Collection entries

┌──

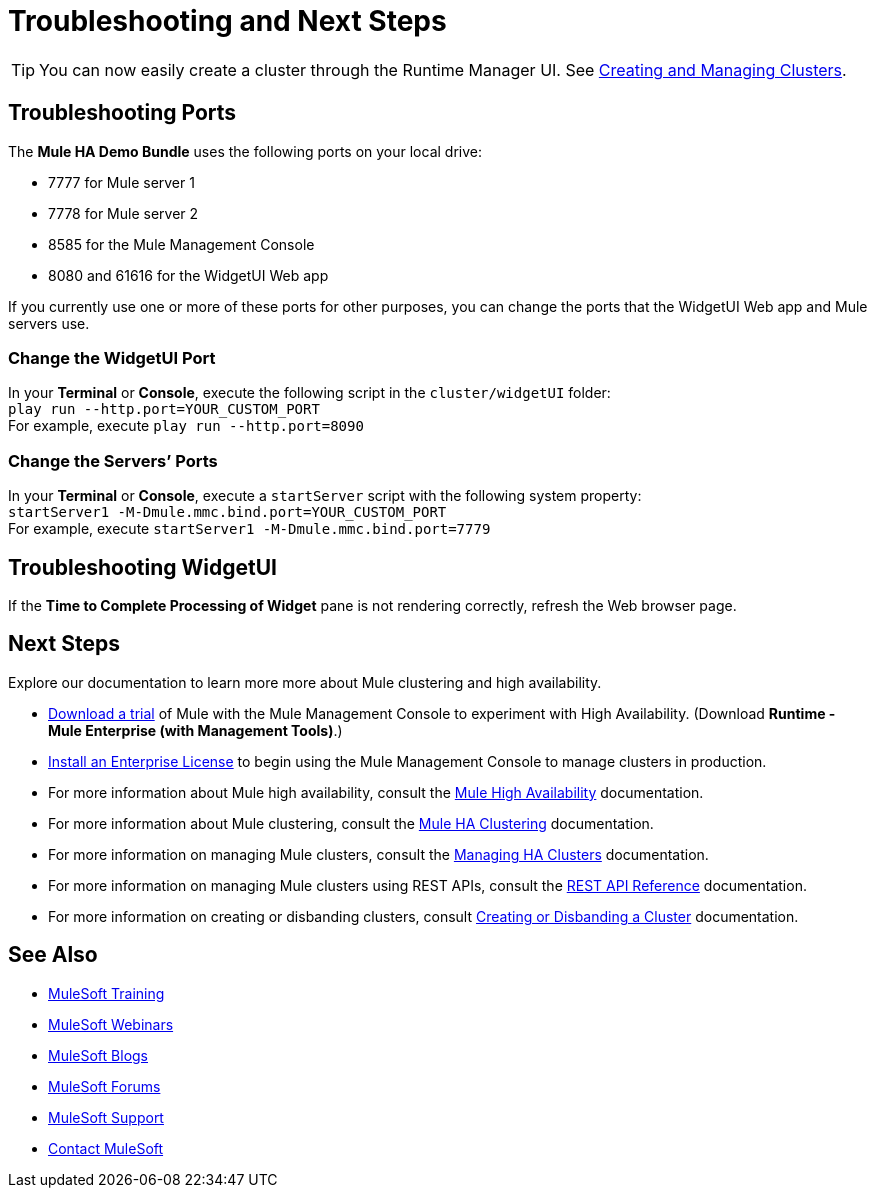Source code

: = Troubleshooting and Next Steps
:keywords: clusters, deploy

[TIP]
You can now easily create a cluster through the Runtime Manager UI. See link:/runtime-manager/managing-servers#create-a-cluster[Creating and Managing Clusters].

== Troubleshooting Ports

The *Mule HA Demo Bundle* uses the following ports on your local drive:

* 7777 for Mule server 1
* 7778 for Mule server 2
* 8585 for the Mule Management Console
* 8080 and 61616 for the WidgetUI Web app

If you currently use one or more of these ports for other purposes, you can change the ports that the WidgetUI Web app and Mule servers use.

=== Change the WidgetUI Port

In your *Terminal* or *Console*, execute the following script in the `cluster/widgetUI` folder: +
 `play run --http.port=YOUR_CUSTOM_PORT` +
 For example, execute `play run --http.port=8090`

=== Change the Servers’ Ports

In your *Terminal* or *Console*, execute a `startServer` script with the following system property: +
 `startServer1 -M-Dmule.mmc.bind.port=YOUR_CUSTOM_PORT` +
 For example, execute `startServer1 -M-Dmule.mmc.bind.port=7779`

== Troubleshooting WidgetUI

If the *Time to Complete Processing of Widget* pane is not rendering correctly, refresh the Web browser page.

== Next Steps

Explore our documentation to learn more more about Mule clustering and high availability.

* link:https://www.mulesoft.com/platform/integration-manager[Download a trial] of Mule with the Mule Management Console to experiment with High Availability. (Download **Runtime - Mule  Enterprise (with Management Tools)**.)
* link:/mule-user-guide/v/3.8/installing-an-enterprise-license[Install an Enterprise License] to begin using the Mule Management Console to manage clusters in production.
* For more information about Mule high availability, consult the link:/mule-user-guide/v/3.8/mule-high-availability-ha-clusters[Mule High Availability] documentation.
* For more information about Mule clustering, consult the link:/mule-management-console/v/3.8/configuring-mule-ha-clustering[Mule HA Clustering] documentation.
* For more information on managing Mule clusters, consult the link:/mule-management-console/v/3.8/managing-mule-high-availability-ha-clusters[Managing HA Clusters] documentation.
* For more information on managing Mule clusters using REST APIs, consult the link:/mule-management-console/v/3.8/rest-api-reference[REST API Reference] documentation.
* For more information on creating or disbanding clusters, consult link:/mule-management-console/v/3.8/creating-or-disbanding-a-cluster[Creating or Disbanding a Cluster] documentation.

== See Also

* link:http://training.mulesoft.com[MuleSoft Training]
* link:https://www.mulesoft.com/webinars[MuleSoft Webinars]
* link:http://blogs.mulesoft.com[MuleSoft Blogs]
* link:http://forums.mulesoft.com[MuleSoft Forums]
* link:https://www.mulesoft.com/support-and-services/mule-esb-support-license-subscription[MuleSoft Support]
* mailto:support@mulesoft.com[Contact MuleSoft]
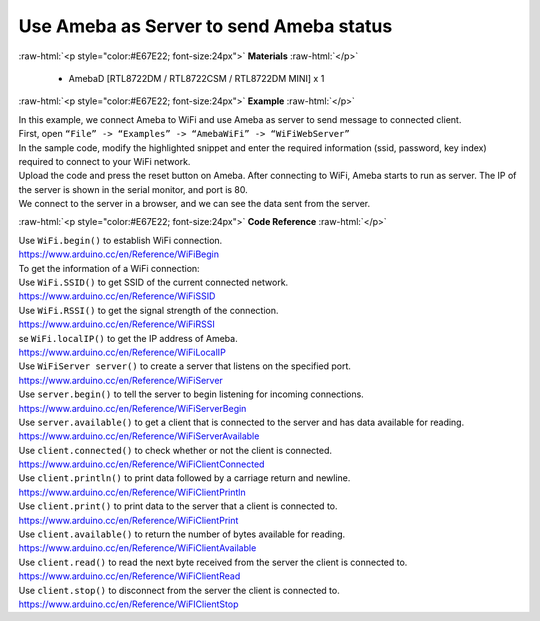 ##########################################################################
Use Ameba as Server to send Ameba status
##########################################################################

.. role:: raw-html(raw)
   :format: html

:raw-html:`<p style="color:#E67E22; font-size:24px">`
**Materials**
:raw-html:`</p>`

  - AmebaD [RTL8722DM / RTL8722CSM / RTL8722DM MINI] x 1
 
:raw-html:`<p style="color:#E67E22; font-size:24px">`
**Example**
:raw-html:`</p>`

| In this example, we connect Ameba to WiFi and use Ameba as server to
  send message to connected client.
| First, open ``“File” -> “Examples” -> “AmebaWiFi” -> “WiFiWebServer”``
| |1|
| In the sample code, modify the highlighted snippet and enter the
  required information (ssid, password, key index) required to connect to
  your WiFi network.
| |2|
| Upload the code and press the reset button on Ameba. After connecting to
  WiFi, Ameba starts to run as server. The IP of the server is shown in
  the serial monitor, and port is 80.
| |3|
| We connect to the server in a browser, and we can see the data sent
  from the server.
| |4|

:raw-html:`<p style="color:#E67E22; font-size:24px">`
**Code Reference**
:raw-html:`</p>`

| Use ``WiFi.begin()`` to establish WiFi connection.
| https://www.arduino.cc/en/Reference/WiFiBegin
| To get the information of a WiFi connection:
| Use ``WiFi.SSID()`` to get SSID of the current connected network.
| https://www.arduino.cc/en/Reference/WiFiSSID
| Use ``WiFi.RSSI()`` to get the signal strength of the connection.
| https://www.arduino.cc/en/Reference/WiFiRSSI
| se ``WiFi.localIP()`` to get the IP address of Ameba.
| https://www.arduino.cc/en/Reference/WiFiLocalIP
| Use ``WiFiServer server()`` to create a server that listens on the
  specified port.
| https://www.arduino.cc/en/Reference/WiFiServer
| Use ``server.begin()`` to tell the server to begin listening for incoming
  connections.
| `https://www.arduino.cc/en/Reference/WiFiServerBegin <https://www.arduino.cc/en/Reference/WiFiClientConnect>`__
| Use ``server.available()`` to get a client that is connected to the server
  and has data available for reading.
| https://www.arduino.cc/en/Reference/WiFiServerAvailable
| Use ``client.connected()`` to check whether or not the client is connected.
| https://www.arduino.cc/en/Reference/WiFiClientConnected
| Use ``client.println()`` to print data followed by a carriage return and
  newline.
| https://www.arduino.cc/en/Reference/WiFiClientPrintln
| Use ``client.print()`` to print data to the server that a client is
  connected to.
| https://www.arduino.cc/en/Reference/WiFiClientPrint
| Use ``client.available()`` to return the number of bytes available for
  reading.
| https://www.arduino.cc/en/Reference/WiFiClientAvailable
| Use ``client.read()`` to read the next byte received from the server the
  client is connected to.
| https://www.arduino.cc/en/Reference/WiFiClientRead
| Use ``client.stop()`` to disconnect from the server the client is
  connected to.
| https://www.arduino.cc/en/Reference/WiFIClientStop

.. |1| image:: /ambd_arduino/media/Use_Ameba_as_server_to_send_Ameba_status/image1.png
   :width: 716
   :height: 1226
   :scale: 100 %
.. |2| image:: /ambd_arduino/media/Use_Ameba_as_server_to_send_Ameba_status/image2.png
   :width: 716
   :height: 867
   :scale: 100 %
.. |3| image:: /ambd_arduino/media/Use_Ameba_as_server_to_send_Ameba_status/image3.png
   :width: 704
   :height: 355
   :scale: 100 %
.. |4| image:: /ambd_arduino/media/Use_Ameba_as_server_to_send_Ameba_status/image4.png
   :width: 1208
   :height: 940
   :scale: 50 %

└──

Exercise prompt: For this exercise, return the records above in full and exactly, omitting the images.

Answer space:
Source code

: = Troubleshooting and Next Steps
:keywords: clusters, deploy

[TIP]
You can now easily create a cluster through the Runtime Manager UI. See link:/runtime-manager/managing-servers#create-a-cluster[Creating and Managing Clusters].

== Troubleshooting Ports

The *Mule HA Demo Bundle* uses the following ports on your local drive:

* 7777 for Mule server 1
* 7778 for Mule server 2
* 8585 for the Mule Management Console
* 8080 and 61616 for the WidgetUI Web app

If you currently use one or more of these ports for other purposes, you can change the ports that the WidgetUI Web app and Mule servers use.

=== Change the WidgetUI Port

In your *Terminal* or *Console*, execute the following script in the `cluster/widgetUI` folder: +
 `play run --http.port=YOUR_CUSTOM_PORT` +
 For example, execute `play run --http.port=8090`

=== Change the Servers’ Ports

In your *Terminal* or *Console*, execute a `startServer` script with the following system property: +
 `startServer1 -M-Dmule.mmc.bind.port=YOUR_CUSTOM_PORT` +
 For example, execute `startServer1 -M-Dmule.mmc.bind.port=7779`

== Troubleshooting WidgetUI

If the *Time to Complete Processing of Widget* pane is not rendering correctly, refresh the Web browser page.

== Next Steps

Explore our documentation to learn more more about Mule clustering and high availability.

* link:https://www.mulesoft.com/platform/integration-manager[Download a trial] of Mule with the Mule Management Console to experiment with High Availability. (Download **Runtime - Mule  Enterprise (with Management Tools)**.)
* link:/mule-user-guide/v/3.8/installing-an-enterprise-license[Install an Enterprise License] to begin using the Mule Management Console to manage clusters in production.
* For more information about Mule high availability, consult the link:/mule-user-guide/v/3.8/mule-high-availability-ha-clusters[Mule High Availability] documentation.
* For more information about Mule clustering, consult the link:/mule-management-console/v/3.8/configuring-mule-ha-clustering[Mule HA Clustering] documentation.
* For more information on managing Mule clusters, consult the link:/mule-management-console/v/3.8/managing-mule-high-availability-ha-clusters[Managing HA Clusters] documentation.
* For more information on managing Mule clusters using REST APIs, consult the link:/mule-management-console/v/3.8/rest-api-reference[REST API Reference] documentation.
* For more information on creating or disbanding clusters, consult link:/mule-management-console/v/3.8/creating-or-disbanding-a-cluster[Creating or Disbanding a Cluster] documentation.

== See Also

* link:http://training.mulesoft.com[MuleSoft Training]
* link:https://www.mulesoft.com/webinars[MuleSoft Webinars]
* link:http://blogs.mulesoft.com[MuleSoft Blogs]
* link:http://forums.mulesoft.com[MuleSoft Forums]
* link:https://www.mulesoft.com/support-and-services/mule-esb-support-license-subscription[MuleSoft Support]
* mailto:support@mulesoft.com[Contact MuleSoft]
 ##########################################################################
Use Ameba as Server to send Ameba status
##########################################################################

.. role:: raw-html(raw)
   :format: html

:raw-html:`<p style="color:#E67E22; font-size:24px">`
**Materials**
:raw-html:`</p>`

  - AmebaD [RTL8722DM / RTL8722CSM / RTL8722DM MINI] x 1
 
:raw-html:`<p style="color:#E67E22; font-size:24px">`
**Example**
:raw-html:`</p>`

| In this example, we connect Ameba to WiFi and use Ameba as server to
  send message to connected client.
| First, open ``“File” -> “Examples” -> “AmebaWiFi” -> “WiFiWebServer”``
| |1|
| In the sample code, modify the highlighted snippet and enter the
  required information (ssid, password, key index) required to connect to
  your WiFi network.
| |2|
| Upload the code and press the reset button on Ameba. After connecting to
  WiFi, Ameba starts to run as server. The IP of the server is shown in
  the serial monitor, and port is 80.
| |3|
| We connect to the server in a browser, and we can see the data sent
  from the server.
| |4|

:raw-html:`<p style="color:#E67E22; font-size:24px">`
**Code Reference**
:raw-html:`</p>`

| Use ``WiFi.begin()`` to establish WiFi connection.
| https://www.arduino.cc/en/Reference/WiFiBegin
| To get the information of a WiFi connection:
| Use ``WiFi.SSID()`` to get SSID of the current connected network.
| https://www.arduino.cc/en/Reference/WiFiSSID
| Use ``WiFi.RSSI()`` to get the signal strength of the connection.
| https://www.arduino.cc/en/Reference/WiFiRSSI
| se ``WiFi.localIP()`` to get the IP address of Ameba.
| https://www.arduino.cc/en/Reference/WiFiLocalIP
| Use ``WiFiServer server()`` to create a server that listens on the
  specified port.
| https://www.arduino.cc/en/Reference/WiFiServer
| Use ``server.begin()`` to tell the server to begin listening for incoming
  connections.
| `https://www.arduino.cc/en/Reference/WiFiServerBegin <https://www.arduino.cc/en/Reference/WiFiClientConnect>`__
| Use ``server.available()`` to get a client that is connected to the server
  and has data available for reading.
| https://www.arduino.cc/en/Reference/WiFiServerAvailable
| Use ``client.connected()`` to check whether or not the client is connected.
| https://www.arduino.cc/en/Reference/WiFiClientConnected
| Use ``client.println()`` to print data followed by a carriage return and
  newline.
| https://www.arduino.cc/en/Reference/WiFiClientPrintln
| Use ``client.print()`` to print data to the server that a client is
  connected to.
| https://www.arduino.cc/en/Reference/WiFiClientPrint
| Use ``client.available()`` to return the number of bytes available for
  reading.
| https://www.arduino.cc/en/Reference/WiFiClientAvailable
| Use ``client.read()`` to read the next byte received from the server the
  client is connected to.
| https://www.arduino.cc/en/Reference/WiFiClientRead
| Use ``client.stop()`` to disconnect from the server the client is
  connected to.
| https://www.arduino.cc/en/Reference/WiFIClientStop

.. |1| image:: /ambd_arduino/media/Use_Ameba_as_server_to_send_Ameba_status/image1.png
   :width: 716
   :height: 1226
   :scale: 100 %
.. |2| image:: /ambd_arduino/media/Use_Ameba_as_server_to_send_Ameba_status/image2.png
   :width: 716
   :height: 867
   :scale: 100 %
.. |3| image:: /ambd_arduino/media/Use_Ameba_as_server_to_send_Ameba_status/image3.png
   :width: 704
   :height: 355
   :scale: 100 %
.. |4| image:: /ambd_arduino/media/Use_Ameba_as_server_to_send_Ameba_status/image4.png
   :width: 1208
   :height: 940
   :scale: 50 %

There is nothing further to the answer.